*WHAT NEEDS TO BE DONE:* Set the entries down again exactly; none may be skipped.

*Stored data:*
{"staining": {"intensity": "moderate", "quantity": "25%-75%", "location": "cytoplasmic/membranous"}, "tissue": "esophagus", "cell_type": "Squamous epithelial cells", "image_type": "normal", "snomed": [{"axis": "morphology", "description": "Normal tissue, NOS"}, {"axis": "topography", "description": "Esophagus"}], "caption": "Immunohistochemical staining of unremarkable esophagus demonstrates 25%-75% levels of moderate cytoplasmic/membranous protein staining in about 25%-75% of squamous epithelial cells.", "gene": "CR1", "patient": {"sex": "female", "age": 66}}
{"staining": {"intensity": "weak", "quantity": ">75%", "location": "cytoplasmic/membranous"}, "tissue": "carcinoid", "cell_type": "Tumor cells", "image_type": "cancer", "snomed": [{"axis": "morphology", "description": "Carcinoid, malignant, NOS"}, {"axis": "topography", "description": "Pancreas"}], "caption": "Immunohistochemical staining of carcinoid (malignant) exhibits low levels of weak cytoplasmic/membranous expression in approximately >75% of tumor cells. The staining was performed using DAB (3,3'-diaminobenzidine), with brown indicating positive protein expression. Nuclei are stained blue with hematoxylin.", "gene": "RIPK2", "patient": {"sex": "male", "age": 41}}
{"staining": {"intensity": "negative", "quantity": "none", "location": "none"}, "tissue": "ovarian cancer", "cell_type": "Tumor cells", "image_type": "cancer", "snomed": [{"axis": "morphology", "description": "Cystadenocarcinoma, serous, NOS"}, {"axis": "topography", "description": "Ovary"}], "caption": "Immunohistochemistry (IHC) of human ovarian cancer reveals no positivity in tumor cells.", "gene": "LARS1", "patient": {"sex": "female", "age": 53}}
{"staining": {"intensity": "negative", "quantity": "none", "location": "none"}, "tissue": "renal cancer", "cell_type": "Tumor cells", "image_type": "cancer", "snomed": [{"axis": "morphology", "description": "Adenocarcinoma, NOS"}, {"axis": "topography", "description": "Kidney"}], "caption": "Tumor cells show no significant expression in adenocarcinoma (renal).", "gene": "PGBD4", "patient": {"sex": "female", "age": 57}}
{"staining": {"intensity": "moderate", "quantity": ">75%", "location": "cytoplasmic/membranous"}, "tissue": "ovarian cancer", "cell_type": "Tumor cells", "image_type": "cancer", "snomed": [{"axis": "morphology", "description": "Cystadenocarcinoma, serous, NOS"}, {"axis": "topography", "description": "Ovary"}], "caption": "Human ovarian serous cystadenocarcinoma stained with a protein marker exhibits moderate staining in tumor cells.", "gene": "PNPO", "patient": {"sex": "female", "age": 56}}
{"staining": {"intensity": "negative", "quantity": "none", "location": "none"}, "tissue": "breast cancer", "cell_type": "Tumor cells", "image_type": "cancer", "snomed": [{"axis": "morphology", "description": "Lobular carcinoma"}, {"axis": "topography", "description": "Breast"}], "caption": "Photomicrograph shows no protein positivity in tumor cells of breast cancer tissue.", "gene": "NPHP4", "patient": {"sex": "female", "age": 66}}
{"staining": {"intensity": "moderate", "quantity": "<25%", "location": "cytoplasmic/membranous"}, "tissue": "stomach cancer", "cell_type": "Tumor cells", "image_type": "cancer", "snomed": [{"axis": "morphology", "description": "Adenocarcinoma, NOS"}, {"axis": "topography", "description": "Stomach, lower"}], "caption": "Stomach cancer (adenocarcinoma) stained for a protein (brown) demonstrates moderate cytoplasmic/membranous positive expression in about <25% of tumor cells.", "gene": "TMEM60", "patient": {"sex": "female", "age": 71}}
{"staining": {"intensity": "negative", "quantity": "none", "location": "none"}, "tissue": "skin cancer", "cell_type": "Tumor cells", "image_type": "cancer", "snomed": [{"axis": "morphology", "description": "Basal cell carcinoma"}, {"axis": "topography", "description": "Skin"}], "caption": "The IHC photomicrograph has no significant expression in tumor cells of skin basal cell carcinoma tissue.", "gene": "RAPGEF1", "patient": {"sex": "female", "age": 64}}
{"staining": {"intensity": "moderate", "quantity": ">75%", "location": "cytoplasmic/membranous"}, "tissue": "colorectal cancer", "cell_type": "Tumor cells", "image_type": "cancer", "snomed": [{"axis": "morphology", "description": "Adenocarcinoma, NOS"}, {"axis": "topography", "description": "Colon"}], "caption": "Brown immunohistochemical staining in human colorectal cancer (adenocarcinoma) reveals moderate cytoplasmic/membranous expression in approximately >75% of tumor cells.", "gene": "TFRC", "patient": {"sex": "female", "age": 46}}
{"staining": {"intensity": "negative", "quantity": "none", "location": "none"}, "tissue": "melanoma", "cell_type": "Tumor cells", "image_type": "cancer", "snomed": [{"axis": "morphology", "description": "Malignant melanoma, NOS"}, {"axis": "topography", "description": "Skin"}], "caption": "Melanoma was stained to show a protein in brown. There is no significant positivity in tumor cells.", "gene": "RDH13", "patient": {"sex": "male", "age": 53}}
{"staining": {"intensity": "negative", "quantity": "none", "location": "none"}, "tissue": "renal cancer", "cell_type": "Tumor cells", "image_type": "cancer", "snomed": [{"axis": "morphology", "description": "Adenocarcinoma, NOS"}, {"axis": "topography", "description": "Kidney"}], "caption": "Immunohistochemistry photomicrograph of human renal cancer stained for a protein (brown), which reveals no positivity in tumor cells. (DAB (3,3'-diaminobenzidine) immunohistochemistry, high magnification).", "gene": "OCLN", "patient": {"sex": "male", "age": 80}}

*SOLUTION:*
{"staining": {"intensity": "moderate", "quantity": "25%-75%", "location": "cytoplasmic/membranous"}, "tissue": "esophagus", "cell_type": "Squamous epithelial cells", "image_type": "normal", "snomed": [{"axis": "morphology", "description": "Normal tissue, NOS"}, {"axis": "topography", "description": "Esophagus"}], "caption": "Immunohistochemical staining of unremarkable esophagus demonstrates 25%-75% levels of moderate cytoplasmic/membranous protein staining in about 25%-75% of squamous epithelial cells.", "gene": "CR1", "patient": {"sex": "female", "age": 66}}
{"staining": {"intensity": "weak", "quantity": ">75%", "location": "cytoplasmic/membranous"}, "tissue": "carcinoid", "cell_type": "Tumor cells", "image_type": "cancer", "snomed": [{"axis": "morphology", "description": "Carcinoid, malignant, NOS"}, {"axis": "topography", "description": "Pancreas"}], "caption": "Immunohistochemical staining of carcinoid (malignant) exhibits low levels of weak cytoplasmic/membranous expression in approximately >75% of tumor cells. The staining was performed using DAB (3,3'-diaminobenzidine), with brown indicating positive protein expression. Nuclei are stained blue with hematoxylin.", "gene": "RIPK2", "patient": {"sex": "male", "age": 41}}
{"staining": {"intensity": "negative", "quantity": "none", "location": "none"}, "tissue": "ovarian cancer", "cell_type": "Tumor cells", "image_type": "cancer", "snomed": [{"axis": "morphology", "description": "Cystadenocarcinoma, serous, NOS"}, {"axis": "topography", "description": "Ovary"}], "caption": "Immunohistochemistry (IHC) of human ovarian cancer reveals no positivity in tumor cells.", "gene": "LARS1", "patient": {"sex": "female", "age": 53}}
{"staining": {"intensity": "negative", "quantity": "none", "location": "none"}, "tissue": "renal cancer", "cell_type": "Tumor cells", "image_type": "cancer", "snomed": [{"axis": "morphology", "description": "Adenocarcinoma, NOS"}, {"axis": "topography", "description": "Kidney"}], "caption": "Tumor cells show no significant expression in adenocarcinoma (renal).", "gene": "PGBD4", "patient": {"sex": "female", "age": 57}}
{"staining": {"intensity": "moderate", "quantity": ">75%", "location": "cytoplasmic/membranous"}, "tissue": "ovarian cancer", "cell_type": "Tumor cells", "image_type": "cancer", "snomed": [{"axis": "morphology", "description": "Cystadenocarcinoma, serous, NOS"}, {"axis": "topography", "description": "Ovary"}], "caption": "Human ovarian serous cystadenocarcinoma stained with a protein marker exhibits moderate staining in tumor cells.", "gene": "PNPO", "patient": {"sex": "female", "age": 56}}
{"staining": {"intensity": "negative", "quantity": "none", "location": "none"}, "tissue": "breast cancer", "cell_type": "Tumor cells", "image_type": "cancer", "snomed": [{"axis": "morphology", "description": "Lobular carcinoma"}, {"axis": "topography", "description": "Breast"}], "caption": "Photomicrograph shows no protein positivity in tumor cells of breast cancer tissue.", "gene": "NPHP4", "patient": {"sex": "female", "age": 66}}
{"staining": {"intensity": "moderate", "quantity": "<25%", "location": "cytoplasmic/membranous"}, "tissue": "stomach cancer", "cell_type": "Tumor cells", "image_type": "cancer", "snomed": [{"axis": "morphology", "description": "Adenocarcinoma, NOS"}, {"axis": "topography", "description": "Stomach, lower"}], "caption": "Stomach cancer (adenocarcinoma) stained for a protein (brown) demonstrates moderate cytoplasmic/membranous positive expression in about <25% of tumor cells.", "gene": "TMEM60", "patient": {"sex": "female", "age": 71}}
{"staining": {"intensity": "negative", "quantity": "none", "location": "none"}, "tissue": "skin cancer", "cell_type": "Tumor cells", "image_type": "cancer", "snomed": [{"axis": "morphology", "description": "Basal cell carcinoma"}, {"axis": "topography", "description": "Skin"}], "caption": "The IHC photomicrograph has no significant expression in tumor cells of skin basal cell carcinoma tissue.", "gene": "RAPGEF1", "patient": {"sex": "female", "age": 64}}
{"staining": {"intensity": "moderate", "quantity": ">75%", "location": "cytoplasmic/membranous"}, "tissue": "colorectal cancer", "cell_type": "Tumor cells", "image_type": "cancer", "snomed": [{"axis": "morphology", "description": "Adenocarcinoma, NOS"}, {"axis": "topography", "description": "Colon"}], "caption": "Brown immunohistochemical staining in human colorectal cancer (adenocarcinoma) reveals moderate cytoplasmic/membranous expression in approximately >75% of tumor cells.", "gene": "TFRC", "patient": {"sex": "female", "age": 46}}
{"staining": {"intensity": "negative", "quantity": "none", "location": "none"}, "tissue": "melanoma", "cell_type": "Tumor cells", "image_type": "cancer", "snomed": [{"axis": "morphology", "description": "Malignant melanoma, NOS"}, {"axis": "topography", "description": "Skin"}], "caption": "Melanoma was stained to show a protein in brown. There is no significant positivity in tumor cells.", "gene": "RDH13", "patient": {"sex": "male", "age": 53}}
{"staining": {"intensity": "negative", "quantity": "none", "location": "none"}, "tissue": "renal cancer", "cell_type": "Tumor cells", "image_type": "cancer", "snomed": [{"axis": "morphology", "description": "Adenocarcinoma, NOS"}, {"axis": "topography", "description": "Kidney"}], "caption": "Immunohistochemistry photomicrograph of human renal cancer stained for a protein (brown), which reveals no positivity in tumor cells. (DAB (3,3'-diaminobenzidine) immunohistochemistry, high magnification).", "gene": "OCLN", "patient": {"sex": "male", "age": 80}}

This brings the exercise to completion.